与第三方JavaScript交互时，可能需要使用上述模式来完整描述类型的形状

3.类

传统的javascript构建可重用的组件是使用函数和基于原型的继承

类的写法形式：

class Greeter {
    greeting: string;
    constructor(message: string) {
        this.greeting = message;
    }
    greet() {
        return "Hello, " + this.greeting;
    }
}

let greeter = new Greeter("world");

复杂的继承的写法：

class Animal {
    name: string;
    constructor(theName: string) { this.name = theName; }
    move(distanceInMeters: number = 0) {
        console.log(`${this.name} moved ${distanceInMeters}m.`);
    }
}

class Snake extends Animal {
    constructor(name: string) { super(name); }
    move(distanceInMeters = 5) {
        console.log("Slithering...");
        super.move(distanceInMeters);
    }
}

class Horse extends Animal {
    constructor(name: string) { super(name); }
    move(distanceInMeters = 45) {
        console.log("Galloping...");
        super.move(distanceInMeters);
    }
}

let sam = new Snake("Sammy the Python");
let tom: Animal = new Horse("Tommy the Palomino");

sam.move();
tom.move(34);

Slithering...
Sammy the Python moved 5m.
Galloping...
Tommy the Palomino moved 34m

tom 仍然使用的是Horse重写的move方法

修饰符

public(默认)、private、protected

private

TypeScript是一种结构类型系统。当我们比较两种不同的类型时，无论它们来自何处，如果所有成员的类型都是兼容的，那么我们说类型本身是兼容的

class Animal {
    private name: string;
    constructor(theName: string) { this.name = theName; }
}

class Rhino extends Animal {
    constructor() { super("Rhino"); }
}

class Employee {
    private name: string;
    constructor(theName: string) { this.name = theName; }
}

let animal = new Animal("Goat");
let rhino = new Rhino();
let employee = new Employee("Bob");

animal = rhino;
animal = employee; // Error: 'Animal' and 'Employee' are not compatible

However, when comparing types that have private and protected members, we treat these types differently. For two types to be considered compatible, if one of them has a private member, then the other must have a privatemember that originated in the same declaration. The same applies to protected members.

我的理解：

虽然都是 Private 声明的同名变量，但一个是这个一个是那个，就像有两个具有相同属性的对象，还是不一样的，所以解释中说，必须来自同一个源,

protected

是可以在子类中访问，但是也是不可以在子类的外面访问的。

class Person {
    protected name: string;
    constructor(name: string) { this.name = name; }
}

class Employee extends Person {
    private department: string;

    constructor(name: string, department: string) {
        super(name);
        this.department = department;
    }

    public getElevatorPitch() {
        return `Hello, my name is ${this.name} and I work in ${this.department}.`;
    }
}

let howard = new Employee("Howard", "Sales");
console.log(howard.getElevatorPitch());
console.log(howard.name); // error

protected标记构造函数，这意味着该类不能在其包含的类之外实例化，但可以扩展

class Person {
    protected name: string;
    protected constructor(theName: string) { this.name = theName; }
}

// Employee can extend Person
class Employee extends Person {
    private department: string;

    constructor(name: string, department: string) {
        super(name);
        this.department = department;
    }

    public getElevatorPitch() {
        return `Hello, my name is ${this.name} and I work in ${this.department}.`;
    }
}

let howard = new Employee("Howard", "Sales");
let john = new Person("John"); // Error: The 'Person' constructor is protected

使用 protected 标记的构造函数，在类的外面是不能访问的，但是可以在子类中访问

• 构造子类
• 子类构造方法中 super 调用父类的constructor

但是是不可以直接在外面使用 new 的方法构造一个对象的。

又出现的readonly

class Octopus {
    readonly numberOfLegs: number = 8;
    constructor(readonly name: string) {
    }
}

============================================================

(任务要求): 列出这段讲TypeScript类的文字中用 class 声明过的全部类名，重复出现的只算一次。 作答时只依据这段文字。

(存储记录):

============================================================

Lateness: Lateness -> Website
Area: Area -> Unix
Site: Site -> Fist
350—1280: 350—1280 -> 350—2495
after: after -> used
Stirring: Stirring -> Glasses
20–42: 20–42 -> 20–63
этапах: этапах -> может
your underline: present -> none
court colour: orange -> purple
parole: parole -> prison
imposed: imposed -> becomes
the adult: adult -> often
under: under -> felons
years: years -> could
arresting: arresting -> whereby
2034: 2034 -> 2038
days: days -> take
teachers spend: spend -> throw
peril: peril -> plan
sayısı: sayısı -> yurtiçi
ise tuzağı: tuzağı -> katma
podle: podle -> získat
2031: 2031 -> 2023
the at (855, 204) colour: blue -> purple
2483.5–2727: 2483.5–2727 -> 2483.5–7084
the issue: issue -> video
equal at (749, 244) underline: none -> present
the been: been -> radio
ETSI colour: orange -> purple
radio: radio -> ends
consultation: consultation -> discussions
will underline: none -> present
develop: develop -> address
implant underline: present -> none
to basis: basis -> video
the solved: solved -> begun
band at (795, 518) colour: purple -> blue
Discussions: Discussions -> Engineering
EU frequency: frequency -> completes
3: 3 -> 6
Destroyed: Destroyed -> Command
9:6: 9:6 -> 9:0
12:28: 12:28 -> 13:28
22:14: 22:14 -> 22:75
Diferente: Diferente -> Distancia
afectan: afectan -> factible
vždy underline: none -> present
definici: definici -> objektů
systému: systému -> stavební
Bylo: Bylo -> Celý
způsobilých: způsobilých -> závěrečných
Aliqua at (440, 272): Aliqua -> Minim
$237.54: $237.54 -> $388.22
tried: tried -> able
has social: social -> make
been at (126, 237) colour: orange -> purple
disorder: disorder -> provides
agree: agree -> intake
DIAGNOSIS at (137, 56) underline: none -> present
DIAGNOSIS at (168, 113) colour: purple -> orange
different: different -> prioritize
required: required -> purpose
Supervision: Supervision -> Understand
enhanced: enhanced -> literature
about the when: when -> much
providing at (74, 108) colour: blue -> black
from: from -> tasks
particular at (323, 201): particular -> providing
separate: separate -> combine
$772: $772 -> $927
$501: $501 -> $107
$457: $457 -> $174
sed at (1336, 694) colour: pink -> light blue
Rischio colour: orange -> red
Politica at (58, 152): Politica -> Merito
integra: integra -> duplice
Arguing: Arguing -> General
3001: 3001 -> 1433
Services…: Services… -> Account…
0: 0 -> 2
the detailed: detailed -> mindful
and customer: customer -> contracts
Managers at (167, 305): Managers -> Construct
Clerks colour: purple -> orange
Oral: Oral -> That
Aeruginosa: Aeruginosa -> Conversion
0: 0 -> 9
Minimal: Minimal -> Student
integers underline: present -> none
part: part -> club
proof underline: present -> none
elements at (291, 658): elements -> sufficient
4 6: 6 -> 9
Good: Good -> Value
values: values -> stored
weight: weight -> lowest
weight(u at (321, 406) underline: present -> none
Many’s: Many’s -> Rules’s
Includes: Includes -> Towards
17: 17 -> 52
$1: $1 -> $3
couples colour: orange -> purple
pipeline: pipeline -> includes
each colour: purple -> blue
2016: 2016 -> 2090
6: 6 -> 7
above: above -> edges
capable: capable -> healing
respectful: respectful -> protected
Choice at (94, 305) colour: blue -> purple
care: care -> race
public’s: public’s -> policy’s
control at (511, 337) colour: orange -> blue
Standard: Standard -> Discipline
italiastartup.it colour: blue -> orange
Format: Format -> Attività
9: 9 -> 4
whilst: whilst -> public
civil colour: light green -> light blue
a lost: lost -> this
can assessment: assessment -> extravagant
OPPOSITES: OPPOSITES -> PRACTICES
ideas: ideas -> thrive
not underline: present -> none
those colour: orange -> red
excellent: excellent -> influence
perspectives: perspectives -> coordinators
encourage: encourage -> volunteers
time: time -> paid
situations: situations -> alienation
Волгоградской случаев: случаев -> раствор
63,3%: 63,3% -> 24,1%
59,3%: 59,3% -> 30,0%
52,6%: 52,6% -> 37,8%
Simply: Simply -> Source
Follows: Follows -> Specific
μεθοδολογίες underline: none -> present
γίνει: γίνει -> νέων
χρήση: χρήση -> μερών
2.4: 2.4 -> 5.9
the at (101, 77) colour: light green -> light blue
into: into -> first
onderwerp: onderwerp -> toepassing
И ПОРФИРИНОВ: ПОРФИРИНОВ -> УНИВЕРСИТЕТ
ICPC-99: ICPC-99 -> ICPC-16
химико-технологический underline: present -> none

============================================================

(问题解答): Greeter、Animal、Snake、Horse、Rhino、Employee、Person、Octopus